Problem: Rename every "Aurora cluster" in these lines to "Aurora DB cluster", and leave everything else unchanged.

:: Data shown ::

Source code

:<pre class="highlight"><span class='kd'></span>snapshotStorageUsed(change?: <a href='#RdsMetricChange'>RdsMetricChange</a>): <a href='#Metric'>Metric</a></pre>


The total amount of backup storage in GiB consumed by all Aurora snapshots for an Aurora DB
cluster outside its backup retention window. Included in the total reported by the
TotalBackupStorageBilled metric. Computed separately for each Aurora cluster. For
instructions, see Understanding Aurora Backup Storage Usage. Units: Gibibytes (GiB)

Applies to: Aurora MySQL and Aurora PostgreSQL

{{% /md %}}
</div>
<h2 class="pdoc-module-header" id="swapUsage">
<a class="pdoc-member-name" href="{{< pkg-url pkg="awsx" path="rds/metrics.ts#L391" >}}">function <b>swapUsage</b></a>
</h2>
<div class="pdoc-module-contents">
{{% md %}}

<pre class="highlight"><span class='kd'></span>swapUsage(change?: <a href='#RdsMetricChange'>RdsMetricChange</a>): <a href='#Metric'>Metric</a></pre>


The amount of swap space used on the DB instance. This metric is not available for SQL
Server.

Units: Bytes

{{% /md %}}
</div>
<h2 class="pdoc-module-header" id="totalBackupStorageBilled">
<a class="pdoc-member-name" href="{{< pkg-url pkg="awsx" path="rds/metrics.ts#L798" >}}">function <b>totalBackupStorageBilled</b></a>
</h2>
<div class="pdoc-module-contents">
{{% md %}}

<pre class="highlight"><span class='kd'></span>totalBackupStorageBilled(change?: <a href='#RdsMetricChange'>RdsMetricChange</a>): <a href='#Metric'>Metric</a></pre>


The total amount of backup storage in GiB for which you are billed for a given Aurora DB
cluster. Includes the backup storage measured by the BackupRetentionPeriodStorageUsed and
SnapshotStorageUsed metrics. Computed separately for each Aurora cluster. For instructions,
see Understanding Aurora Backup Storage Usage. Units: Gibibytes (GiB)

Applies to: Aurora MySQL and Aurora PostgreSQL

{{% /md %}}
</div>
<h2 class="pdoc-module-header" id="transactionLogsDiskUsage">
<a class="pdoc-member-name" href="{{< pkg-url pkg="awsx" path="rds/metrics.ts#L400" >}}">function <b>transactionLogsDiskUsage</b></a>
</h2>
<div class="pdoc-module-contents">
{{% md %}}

:::

Solved problem:
Source code

:<pre class="highlight"><span class='kd'></span>snapshotStorageUsed(change?: <a href='#RdsMetricChange'>RdsMetricChange</a>): <a href='#Metric'>Metric</a></pre>


The total amount of backup storage in GiB consumed by all Aurora snapshots for an Aurora DB
cluster outside its backup retention window. Included in the total reported by the
TotalBackupStorageBilled metric. Computed separately for each Aurora DB cluster. For
instructions, see Understanding Aurora Backup Storage Usage. Units: Gibibytes (GiB)

Applies to: Aurora MySQL and Aurora PostgreSQL

{{% /md %}}
</div>
<h2 class="pdoc-module-header" id="swapUsage">
<a class="pdoc-member-name" href="{{< pkg-url pkg="awsx" path="rds/metrics.ts#L391" >}}">function <b>swapUsage</b></a>
</h2>
<div class="pdoc-module-contents">
{{% md %}}

<pre class="highlight"><span class='kd'></span>swapUsage(change?: <a href='#RdsMetricChange'>RdsMetricChange</a>): <a href='#Metric'>Metric</a></pre>


The amount of swap space used on the DB instance. This metric is not available for SQL
Server.

Units: Bytes

{{% /md %}}
</div>
<h2 class="pdoc-module-header" id="totalBackupStorageBilled">
<a class="pdoc-member-name" href="{{< pkg-url pkg="awsx" path="rds/metrics.ts#L798" >}}">function <b>totalBackupStorageBilled</b></a>
</h2>
<div class="pdoc-module-contents">
{{% md %}}

<pre class="highlight"><span class='kd'></span>totalBackupStorageBilled(change?: <a href='#RdsMetricChange'>RdsMetricChange</a>): <a href='#Metric'>Metric</a></pre>


The total amount of backup storage in GiB for which you are billed for a given Aurora DB
cluster. Includes the backup storage measured by the BackupRetentionPeriodStorageUsed and
SnapshotStorageUsed metrics. Computed separately for each Aurora DB cluster. For instructions,
see Understanding Aurora Backup Storage Usage. Units: Gibibytes (GiB)

Applies to: Aurora MySQL and Aurora PostgreSQL

{{% /md %}}
</div>
<h2 class="pdoc-module-header" id="transactionLogsDiskUsage">
<a class="pdoc-member-name" href="{{< pkg-url pkg="awsx" path="rds/metrics.ts#L400" >}}">function <b>transactionLogsDiskUsage</b></a>
</h2>
<div class="pdoc-module-contents">
{{% md %}}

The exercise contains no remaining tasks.